Cette classe d’anticorps est produite lorsqu’un antigène particulier (tel qu’un antigène de micro-organisme infectieux) est rencontré pour la première fois. La réponse ainsi générée est appelée la réponse immunitaire primaire. L’IgM se lie ensuite à l’antigène, activant le système du complément, ce qui facilite l’ingestion du micro-organisme.

Normalement, les IgM sont présentes dans la circulation, mais pas dans les tissus.

IgG

L’IgG est la classe d’anticorps principale qui est produite lorsque l’on rencontre à nouveau l’antigène. Une plus grande quantité d’anticorps est produite lors de cette réponse (dénommée réponse immunitaire secondaire) que lors de la réponse immunitaire primaire. La réponse immunitaire secondaire est également plus rapide et les anticorps produits (principalement des IgG) sont plus efficaces.

L’IgG assure une protection contre les bactéries, les virus, les champignons et les substances toxiques.

L’IgG est présente dans la circulation et dans les tissus. C’est la seule classe d’anticorps qui traverse le placenta de la mère vers le fœtus. L’IgG de la mère protège le fœtus et le nouveau-né jusqu’à ce que le système immunitaire du nourrisson puisse produire ses propres anticorps.

L’IgG représente également la classe d’anticorps la plus fréquemment utilisée en cas de traitement.

IgA

Ces anticorps contribuent à protéger de l’invasion des micro-organismes via les surfaces corporelles tapissées de muqueuses, telles que celles du nez, des yeux, des poumons et du tube digestif.

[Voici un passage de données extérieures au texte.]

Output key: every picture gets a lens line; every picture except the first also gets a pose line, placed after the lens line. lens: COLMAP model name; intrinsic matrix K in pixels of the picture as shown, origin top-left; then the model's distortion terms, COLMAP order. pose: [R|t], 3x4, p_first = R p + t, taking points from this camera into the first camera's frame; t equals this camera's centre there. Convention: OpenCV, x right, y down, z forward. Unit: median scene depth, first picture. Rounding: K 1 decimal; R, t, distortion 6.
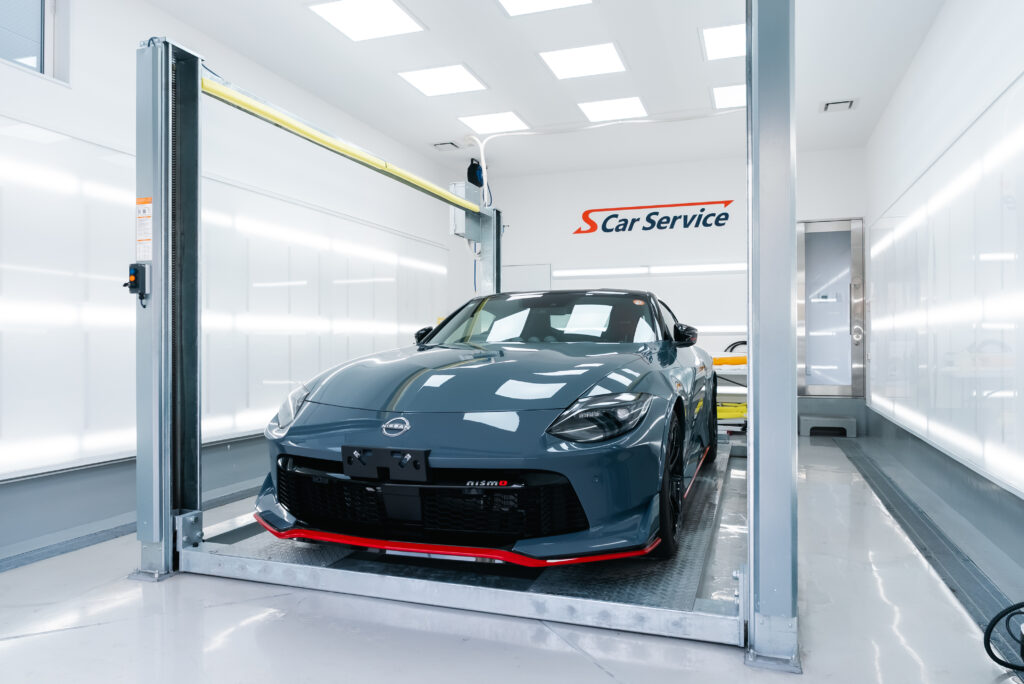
lens RADIAL K [[730.2, 0, 513.1], [0, 730.2, 344.2], [0, 0, 1]] dist [-0.003069, 0.006555]
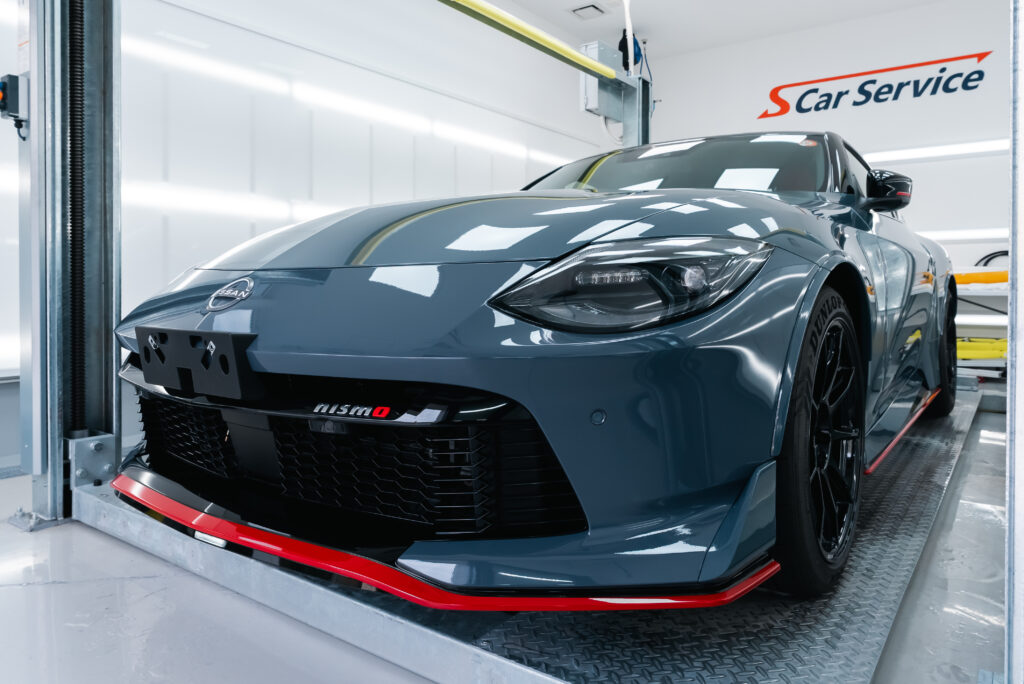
lens RADIAL K [[730.2, 0, 514.3], [0, 730.2, 294.2], [0, 0, 1]] dist [-0.003069, 0.006555]
pose [[0.959031, 0.011582, -0.283065, 0.088753], [-0.009831, 0.999923, 0.007606, 0.052996], [0.283131, -0.004512, 0.959071, 0.275819]]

Les IgA sont présentes dans la circulation sanguine, dans les sécrétions produites par les muqueuses (telles que les larmes ou la salive) et dans le colostrum (liquide produit par les seins durant les premiers jours suivant un accouchement, avant de produire du lait maternel).

IgE

Ces anticorps déclenchent des réactions allergiques immédiates ( Présentation des réactions allergiques). L’IgE se lie aux basophiles (un type de globule blanc), présents dans la circulation ainsi qu’aux mastocytes, présents dans les tissus. Lorsque les basophiles ou les mastocytes liés à des IgE rencontrent un allergène (antigène provoquant des réactions allergiques), ils libèrent des substances (telles que l’histamine) qui provoquent une inflammation et des lésions des tissus environnants. Ainsi, les IgE représentent la seule classe d’anticorps qui semblent souvent faire plus de mal que de bien. Cependant, les IgE contribuent à protéger contre certaines infections parasitaires fréquentes dans les pays en développement.

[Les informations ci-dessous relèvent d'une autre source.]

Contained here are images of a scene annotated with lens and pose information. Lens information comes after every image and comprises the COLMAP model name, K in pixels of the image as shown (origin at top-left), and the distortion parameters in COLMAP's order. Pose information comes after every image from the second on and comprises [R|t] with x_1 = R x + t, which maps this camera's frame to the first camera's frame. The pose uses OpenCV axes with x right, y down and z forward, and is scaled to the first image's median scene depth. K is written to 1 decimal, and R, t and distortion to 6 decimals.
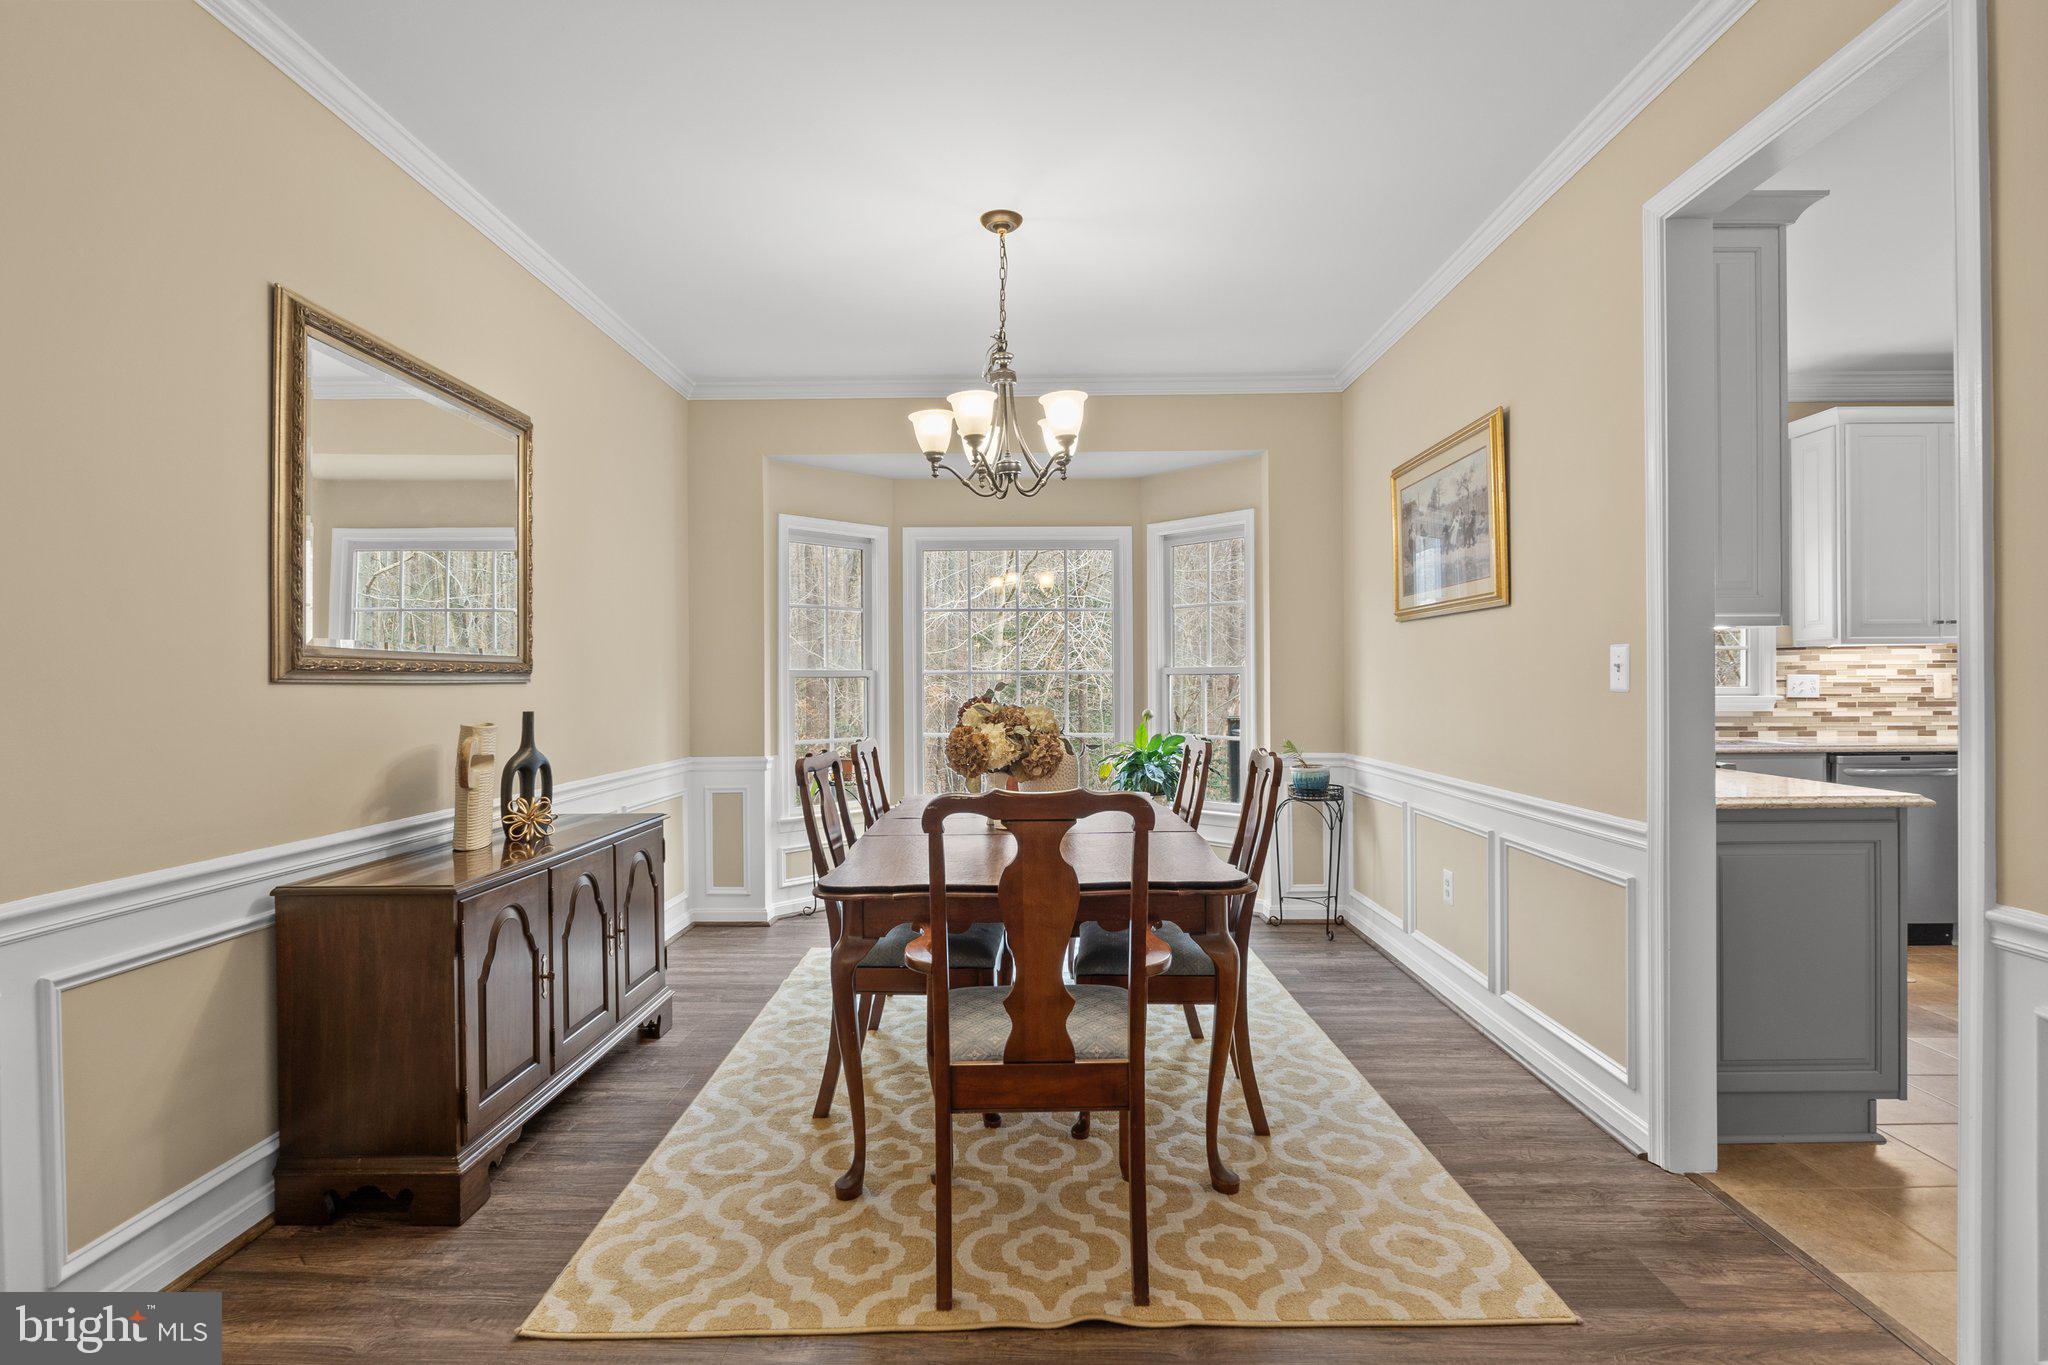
lens RADIAL K [[1002.4, 0, 1025.8], [0, 1002.4, 681.3], [0, 0, 1]] dist [-0.012957, 0.002357]
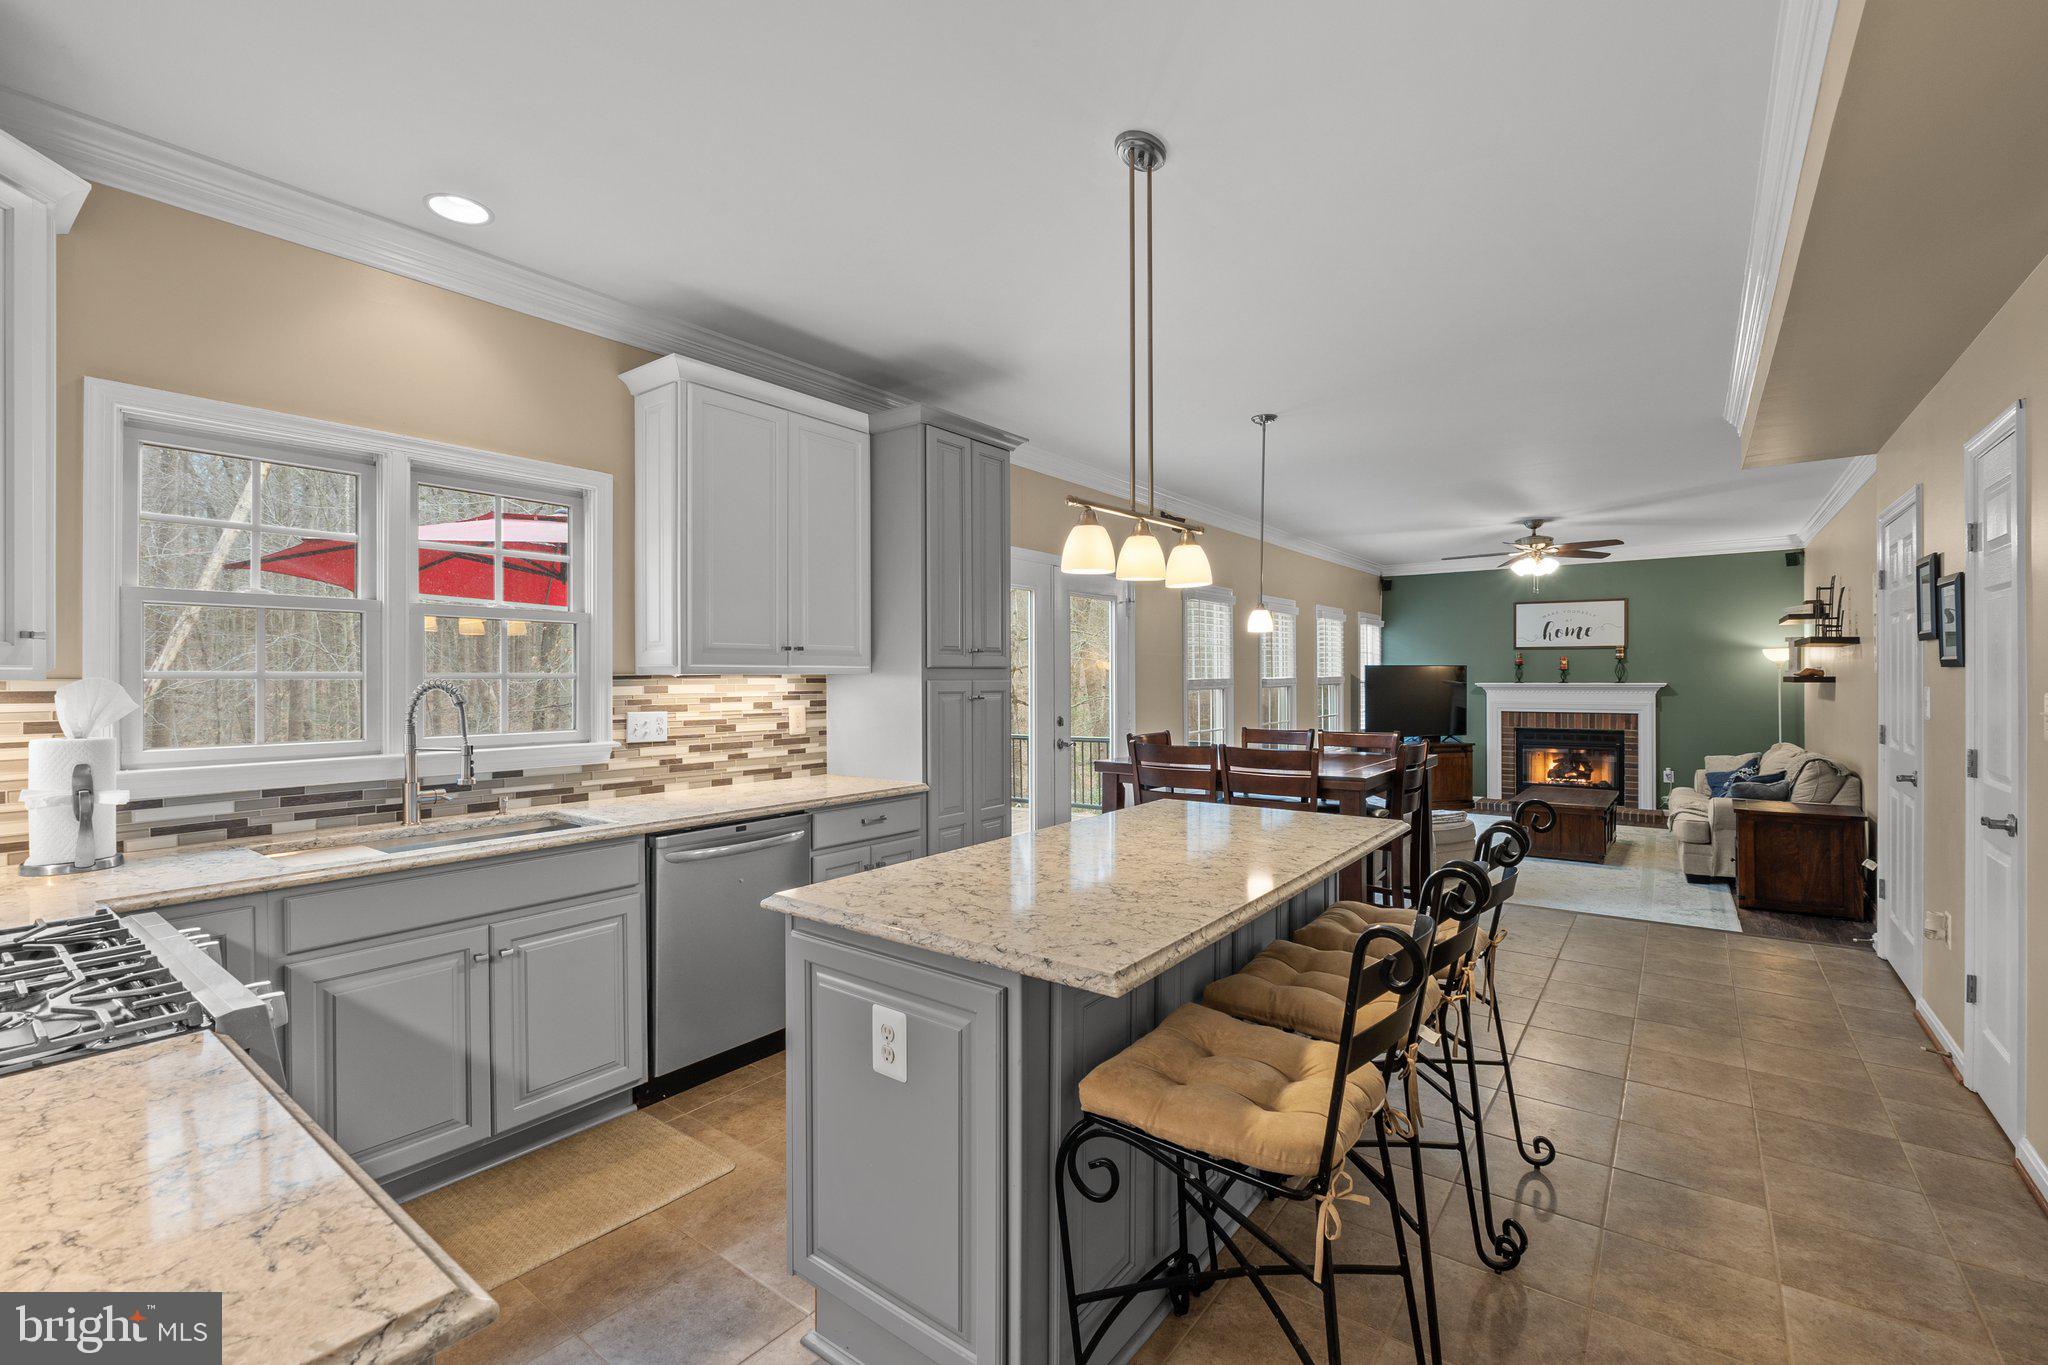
lens RADIAL K [[884.4, 0, 1025.5], [0, 884.4, 676.8], [0, 0, 1]] dist [-0.014891, 0.001131]
pose [[0.589686, 0.006413, 0.807607, 0.412588], [0.001627, 0.999957, -0.009128, -0.026799], [-0.807631, 0.006697, 0.589650, 0.377271]]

De petites quantités d’IgE sont présentes dans la circulation et le mucus du système digestif. Ces quantités sont supérieures chez les personnes souffrant d’asthme, de rhume des foins, d’autres troubles allergiques ou d’infections parasitaires.

IgD

L’IgD est principalement présente à la surface des cellules B immatures. Elle aide ces cellules à mûrir. Ces anticorps sont présents en petit nombre dans la circulation. Leur fonction dans la circulation, si elle existe, n’est pas bien connue.